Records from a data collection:
────────────────────────────────────────
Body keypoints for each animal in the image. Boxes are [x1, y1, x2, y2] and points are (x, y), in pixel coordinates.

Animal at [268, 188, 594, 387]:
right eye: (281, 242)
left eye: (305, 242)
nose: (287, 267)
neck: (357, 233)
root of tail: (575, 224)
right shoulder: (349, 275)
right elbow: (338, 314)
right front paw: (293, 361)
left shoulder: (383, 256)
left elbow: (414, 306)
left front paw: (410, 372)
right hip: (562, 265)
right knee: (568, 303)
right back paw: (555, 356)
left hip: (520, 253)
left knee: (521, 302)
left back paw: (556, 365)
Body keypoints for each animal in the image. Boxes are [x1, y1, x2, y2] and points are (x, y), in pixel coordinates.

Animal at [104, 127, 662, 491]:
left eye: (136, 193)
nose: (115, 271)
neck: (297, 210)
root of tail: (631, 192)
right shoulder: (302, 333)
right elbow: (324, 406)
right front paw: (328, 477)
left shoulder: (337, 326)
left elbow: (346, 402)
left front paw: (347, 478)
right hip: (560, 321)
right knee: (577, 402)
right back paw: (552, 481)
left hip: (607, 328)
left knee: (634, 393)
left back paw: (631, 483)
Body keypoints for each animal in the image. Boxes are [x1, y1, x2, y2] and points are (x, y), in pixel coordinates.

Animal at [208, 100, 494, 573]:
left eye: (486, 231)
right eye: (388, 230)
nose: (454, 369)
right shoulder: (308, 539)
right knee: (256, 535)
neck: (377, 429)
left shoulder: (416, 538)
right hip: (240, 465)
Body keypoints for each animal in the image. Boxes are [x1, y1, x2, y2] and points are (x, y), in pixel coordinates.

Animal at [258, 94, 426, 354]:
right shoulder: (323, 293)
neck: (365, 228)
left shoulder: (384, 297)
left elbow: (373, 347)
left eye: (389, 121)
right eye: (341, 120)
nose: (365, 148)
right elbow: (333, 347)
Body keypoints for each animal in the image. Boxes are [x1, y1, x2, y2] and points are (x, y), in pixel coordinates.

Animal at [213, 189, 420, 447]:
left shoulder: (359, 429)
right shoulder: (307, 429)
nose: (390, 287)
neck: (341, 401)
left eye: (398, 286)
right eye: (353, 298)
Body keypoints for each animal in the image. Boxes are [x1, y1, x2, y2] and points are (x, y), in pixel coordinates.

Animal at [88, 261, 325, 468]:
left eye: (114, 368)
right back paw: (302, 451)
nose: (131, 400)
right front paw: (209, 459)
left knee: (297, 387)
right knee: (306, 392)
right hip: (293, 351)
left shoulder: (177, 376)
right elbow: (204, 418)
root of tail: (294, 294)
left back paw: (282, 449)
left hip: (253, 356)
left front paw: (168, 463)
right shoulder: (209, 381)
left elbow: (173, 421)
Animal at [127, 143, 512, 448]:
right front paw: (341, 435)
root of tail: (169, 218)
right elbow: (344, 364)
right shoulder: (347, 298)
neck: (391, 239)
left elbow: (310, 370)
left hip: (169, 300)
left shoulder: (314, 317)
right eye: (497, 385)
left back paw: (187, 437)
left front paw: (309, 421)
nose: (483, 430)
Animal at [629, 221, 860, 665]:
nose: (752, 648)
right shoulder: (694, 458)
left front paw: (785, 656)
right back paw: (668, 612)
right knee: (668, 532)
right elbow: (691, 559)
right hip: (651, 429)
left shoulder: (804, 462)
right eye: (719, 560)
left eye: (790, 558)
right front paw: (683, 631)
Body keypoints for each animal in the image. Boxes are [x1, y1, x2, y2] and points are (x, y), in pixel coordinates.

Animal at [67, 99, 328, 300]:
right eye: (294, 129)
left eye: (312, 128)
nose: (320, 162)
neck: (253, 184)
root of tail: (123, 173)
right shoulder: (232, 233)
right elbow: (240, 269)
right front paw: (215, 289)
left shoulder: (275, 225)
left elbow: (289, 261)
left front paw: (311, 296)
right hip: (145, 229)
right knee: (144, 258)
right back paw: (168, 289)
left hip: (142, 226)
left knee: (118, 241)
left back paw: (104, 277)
────────────────────────────────────────
Instructions for the task: Repeat each record above precisely as written.

Response to this task:
Body keypoints for each animal in the image. Boxes are [x1, y1, x2, y2] and points are (x, y), in pixel coordinates.

Animal at [268, 188, 594, 387]:
right eye: (281, 242)
left eye: (305, 242)
nose: (287, 267)
neck: (357, 233)
root of tail: (575, 224)
right shoulder: (349, 275)
right elbow: (338, 314)
right front paw: (293, 361)
left shoulder: (383, 256)
left elbow: (414, 306)
left front paw: (410, 372)
right hip: (562, 265)
right knee: (568, 303)
right back paw: (555, 356)
left hip: (520, 253)
left knee: (521, 302)
left back paw: (556, 365)
Body keypoints for each animal in the image. Boxes are [x1, y1, x2, y2] and points are (x, y), in pixel coordinates.

Animal at [104, 127, 662, 491]:
left eye: (136, 193)
nose: (115, 271)
neck: (297, 210)
root of tail: (631, 192)
right shoulder: (302, 333)
right elbow: (324, 406)
right front paw: (328, 477)
left shoulder: (337, 326)
left elbow: (346, 402)
left front paw: (347, 478)
right hip: (560, 321)
right knee: (577, 402)
right back paw: (552, 481)
left hip: (607, 328)
left knee: (634, 393)
left back paw: (631, 483)
Body keypoints for each animal in the image. Boxes are [x1, y1, x2, y2] and points are (x, y), in pixel coordinates.

Animal at [208, 100, 494, 573]:
left eye: (486, 231)
right eye: (388, 230)
nose: (454, 369)
right shoulder: (308, 539)
right knee: (256, 535)
neck: (377, 429)
left shoulder: (416, 538)
right hip: (240, 465)
Body keypoints for each animal in the image. Boxes are [x1, y1, x2, y2] and points are (x, y), in pixel coordinates.

Animal at [258, 94, 426, 354]:
right shoulder: (323, 293)
neck: (365, 228)
left shoulder: (384, 297)
left elbow: (373, 347)
left eye: (389, 121)
right eye: (341, 120)
nose: (365, 148)
right elbow: (333, 347)
Body keypoints for each animal in the image. Boxes are [x1, y1, x2, y2] and points are (x, y), in pixel coordinates.

Animal at [213, 189, 420, 447]:
left shoulder: (359, 429)
right shoulder: (307, 429)
nose: (390, 287)
neck: (341, 401)
left eye: (398, 286)
right eye: (353, 298)
Body keypoints for each animal in the image. Boxes are [x1, y1, x2, y2] and points are (x, y), in pixel coordinates.

Animal at [88, 261, 325, 468]:
left eye: (114, 368)
right back paw: (302, 451)
nose: (131, 400)
right front paw: (209, 459)
left knee: (297, 387)
right knee: (306, 392)
right hip: (293, 351)
left shoulder: (177, 376)
right elbow: (204, 418)
root of tail: (294, 294)
left back paw: (282, 449)
left hip: (253, 356)
left front paw: (168, 463)
right shoulder: (209, 381)
left elbow: (173, 421)
Animal at [127, 143, 512, 448]:
right front paw: (341, 435)
root of tail: (169, 218)
right elbow: (344, 364)
right shoulder: (347, 298)
neck: (391, 239)
left elbow: (310, 370)
left hip: (169, 300)
left shoulder: (314, 317)
right eye: (497, 385)
left back paw: (187, 437)
left front paw: (309, 421)
nose: (483, 430)
Animal at [629, 221, 860, 665]:
nose: (752, 648)
right shoulder: (694, 458)
left front paw: (785, 656)
right back paw: (668, 612)
right knee: (668, 532)
right elbow: (691, 559)
right hip: (651, 429)
left shoulder: (804, 462)
right eye: (719, 560)
left eye: (790, 558)
right front paw: (683, 631)
Body keypoints for each animal in the image. Boxes are [x1, y1, x2, y2] and points are (x, y), in pixel coordinates.

Animal at [67, 99, 328, 300]:
right eye: (294, 129)
left eye: (312, 128)
nose: (320, 162)
neck: (253, 184)
root of tail: (123, 173)
right shoulder: (232, 233)
right elbow: (240, 269)
right front paw: (215, 289)
left shoulder: (275, 225)
left elbow: (289, 261)
left front paw: (311, 296)
right hip: (145, 229)
right knee: (144, 258)
right back paw: (168, 289)
left hip: (142, 226)
left knee: (118, 241)
left back paw: (104, 277)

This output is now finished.